島型レイアウトとは反対に、社員同士が背中合わせになるようにレイアウトを組みます。

  • ジグザグ型レイアウト

交互の向きになるように、ジグザグで隣り合わせとなるようにレイアウトを組みます。

また、フリーアドレス制では、座席の指定がないため、あえて近くに座ることなく距離を保ちながら業務を遂行させることができます。フリーアドレス制で、飛沫対策をさらに効果的にするためには、ジグザグに着席することや、アルコール殺菌やクリーンデスクを徹底するなどのルール作りが必要です。

参考記事

空気の流れを意識したレイアウトのコツ

換気を徹底するためには、空気の循環が良くなるオフィスレイアウトを意識することが重要です。

  • 窓の近くに大きな棚を置かない
  • 空気が滞留しないよう、間仕切りの設置場所に気を付ける

また、エアコンのみでは空気の循環が十分ではないケースが多いようです。

  • オフィスの空調システムの見直しをする
  • サーキュレーターを活用する(上記の対応が難しい場合)

換気の効果を高めるためにも、空気がどのような経路で動いていくのか把握しておきましょう。

ルールを設定する

レイアウトを設定した後に、ルールを設けることにより感染症対策をさらに強化することができます。具体的なルールの例は、以下の通りです。

  • 会議室の使い方(換気の時間の指定・使用後に室内を除菌するなど)
  • デスクの使い方(使用後にアルコール除菌をする・着席不可のデスクをマーキングする・他のスタッフが使用したデスクには、一定時間着席しないなど)
  • 人に関するルール(マスク・手洗い・うがいの徹底)

感染予防に配慮したレイアウトを有意義なものとするためにも、抜けの無いルールを設定しましょう。

コロナ禍に対応できるオフィスレイアウトに

距離をとって机を配置したオフィス

コロナ禍においても、社員がつつがなく業務を進めていくためには、オフィスにおける感染症対策は欠かせません。
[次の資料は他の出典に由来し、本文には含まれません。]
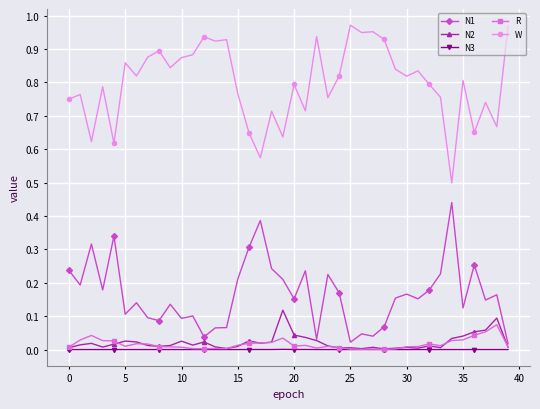

Does the chart have visible grid lines?

Yes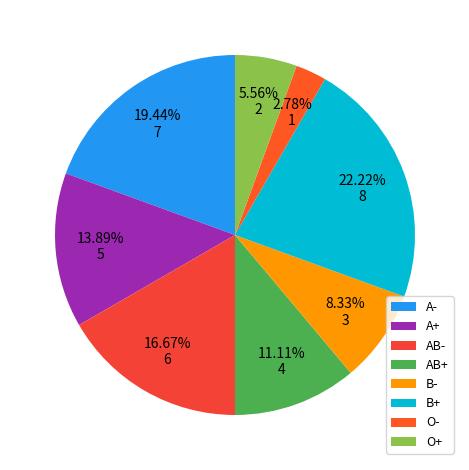

Does any single category account for the majority?

No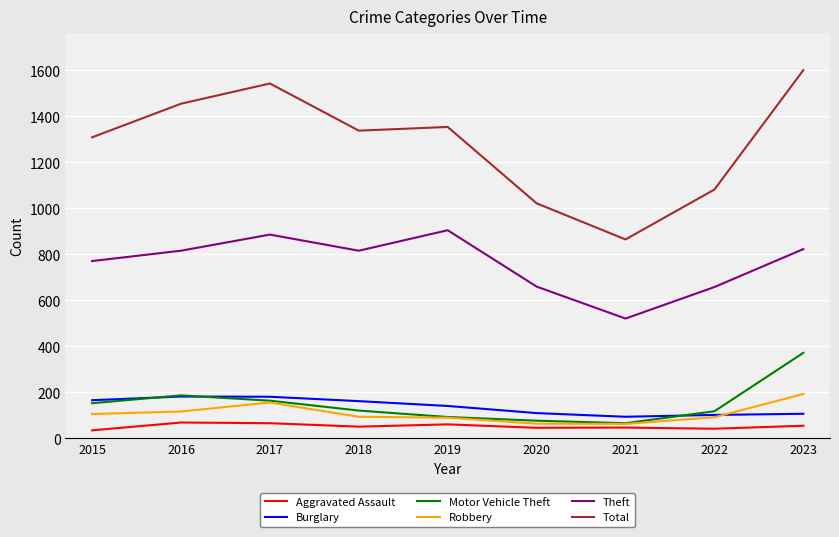

What is the greatest value displayed?

1601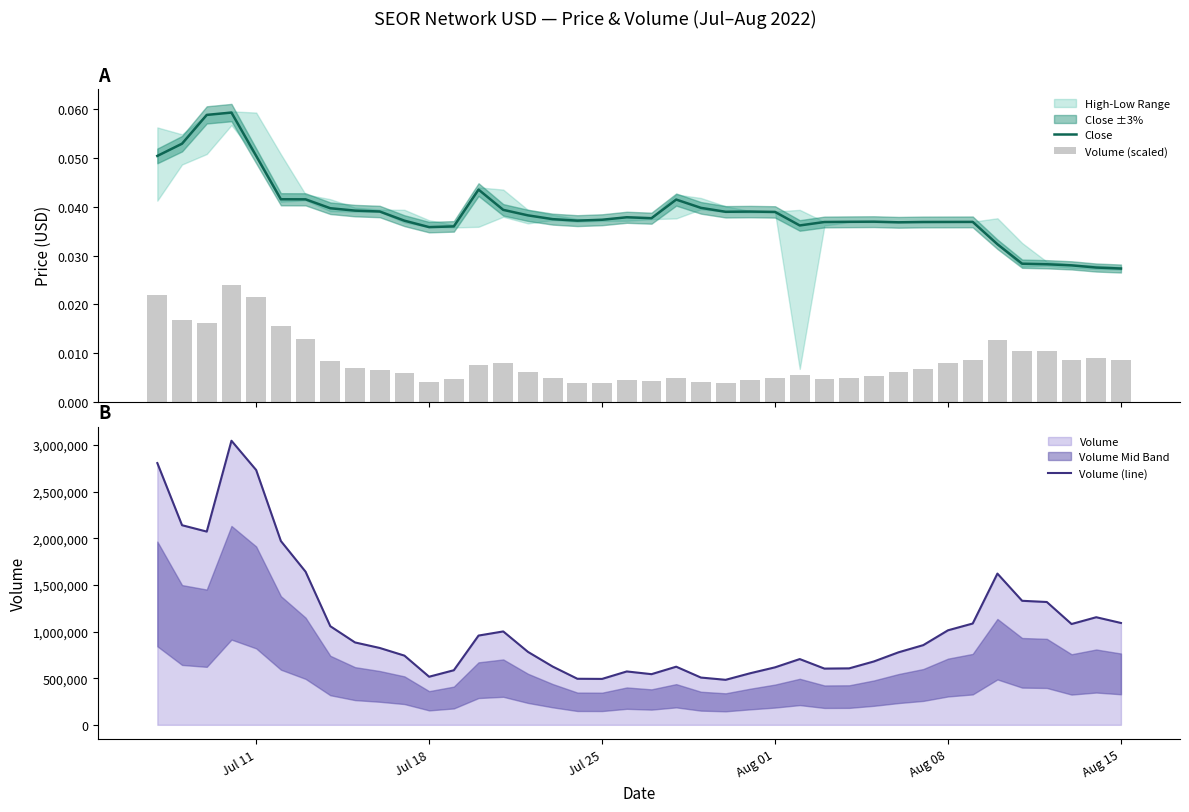

What is the highest value of the Volume (line) series?

3046281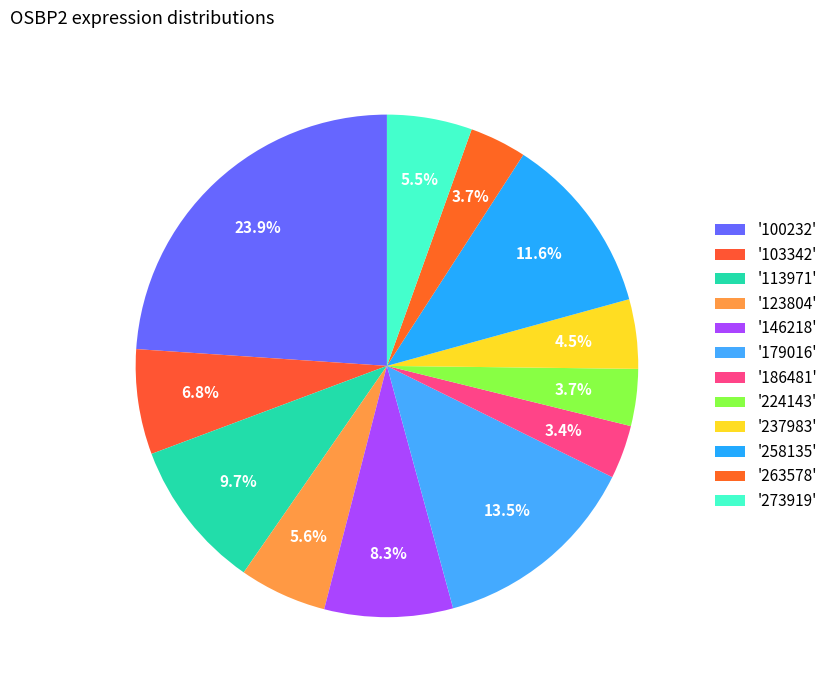

How many slices are in this pie chart?

12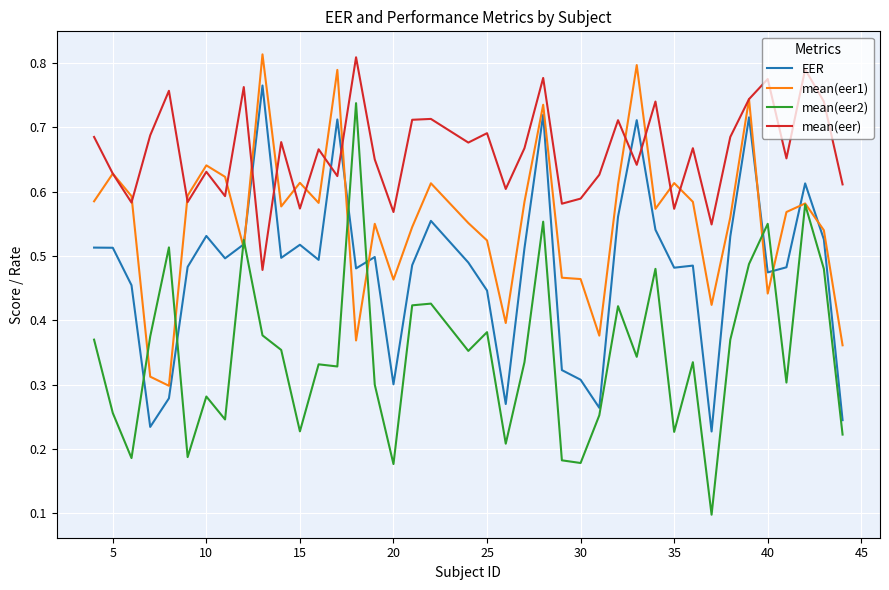

Count the number of data series in this chart.

4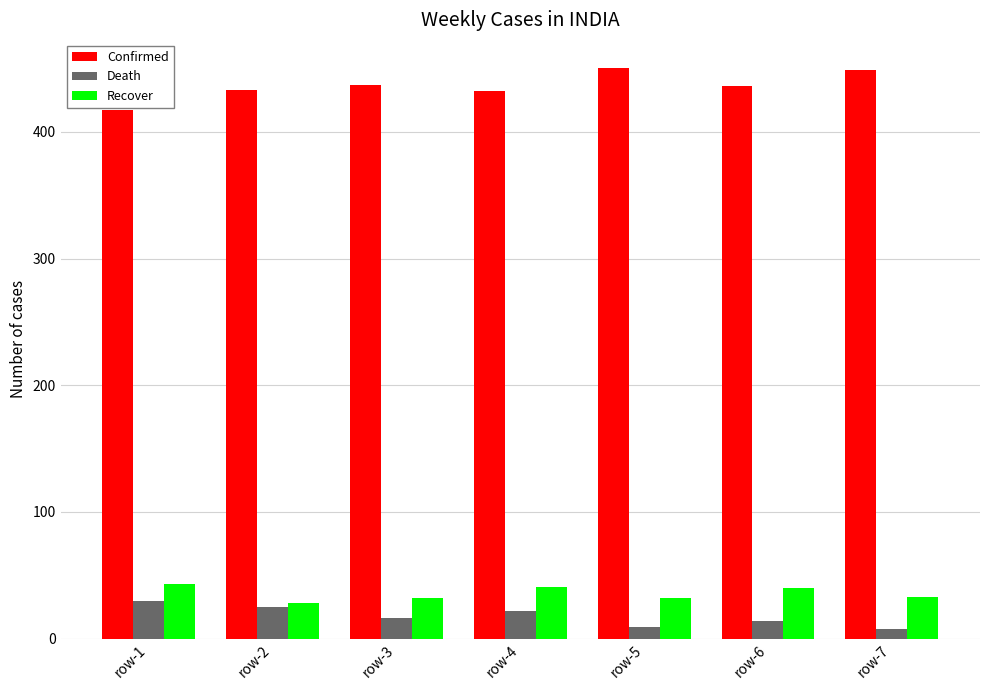

What is the difference between the highest and lowest values at row-1?

387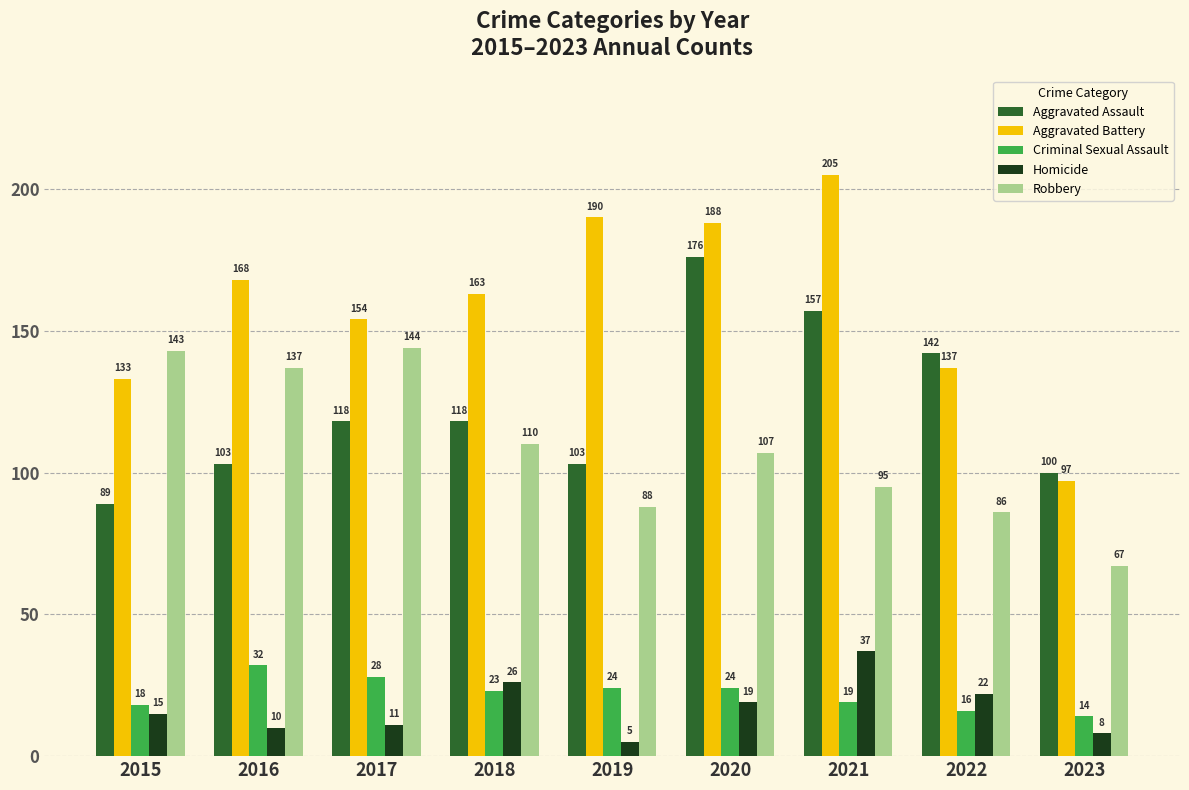

Which series changed the most between 2017 and 2019?

Robbery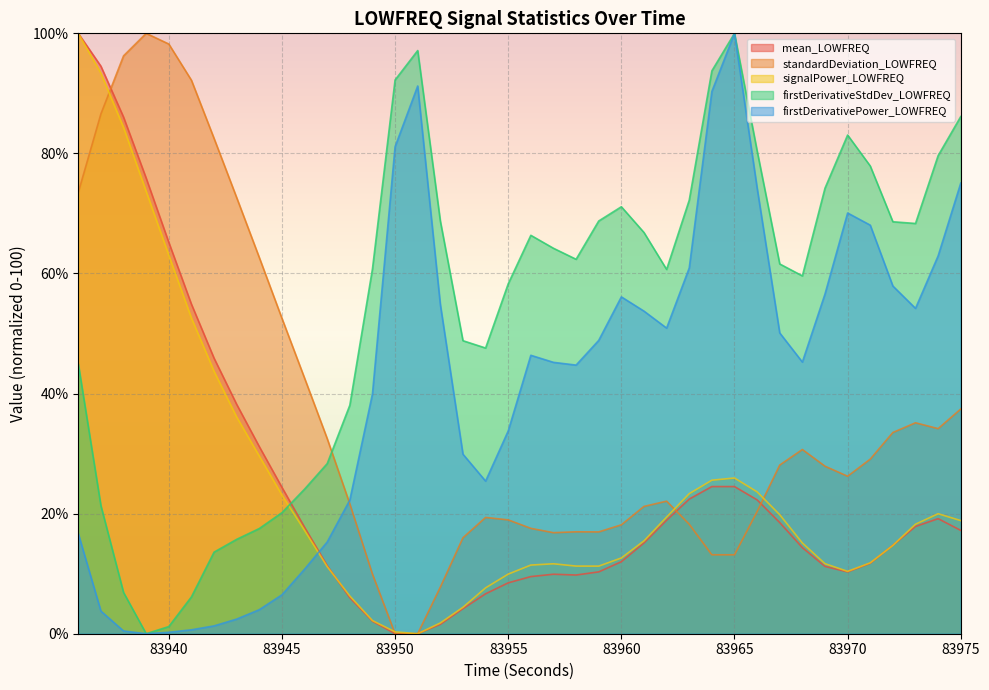

Between 83968 and 83947, which is larger?

83968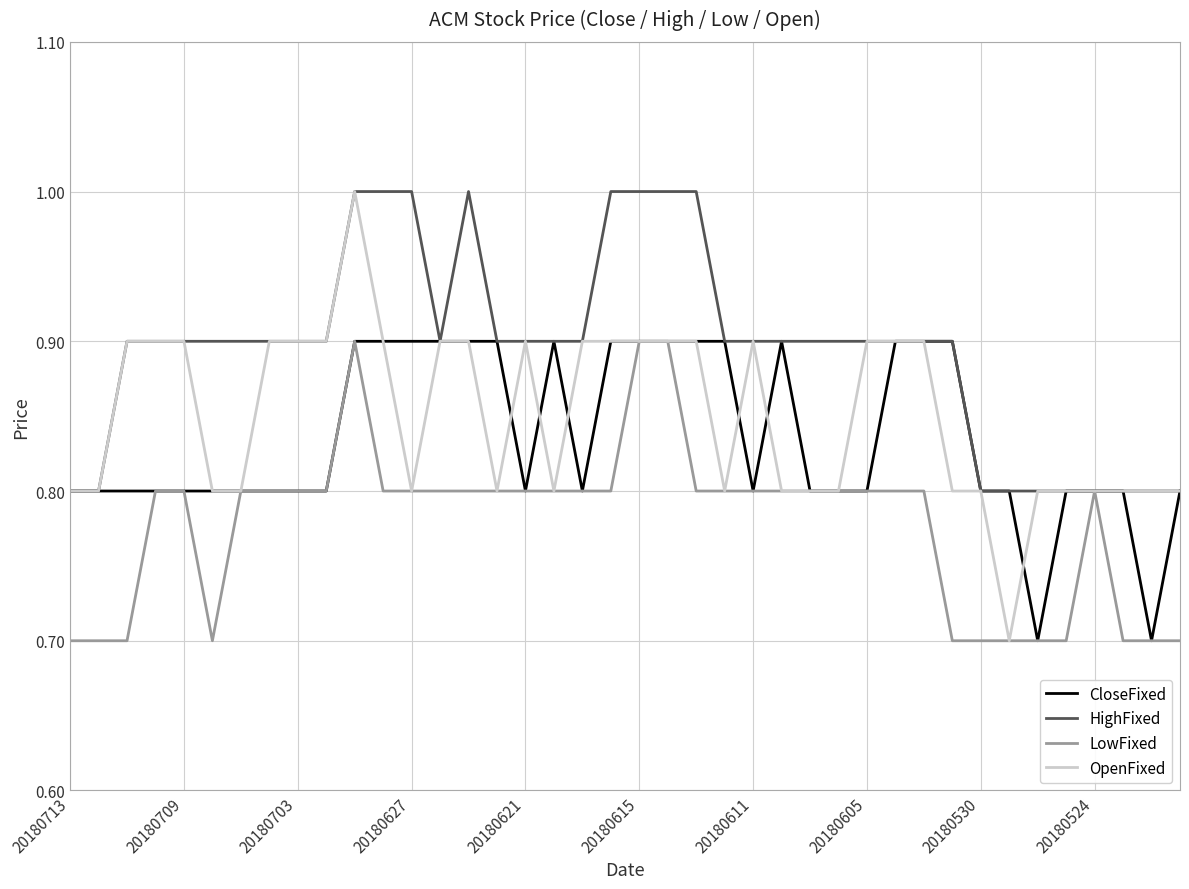

What is the highest value of the CloseFixed series?

0.9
そのためには、オフィスレイアウトについても感染予防の基本を踏まえた工夫が必要です。

社員同士が十分な距離を取ることや、手洗い・うがいなどの個々の感染症対策を取ることはもちろんですが、透明パーティションやブースの活用、デスクや備品などのレイアウトの工夫をすることも重要です。

社員の健康を守り、企業としての発展を継続するために、オフィスのレイアウトについても見直してみましょう。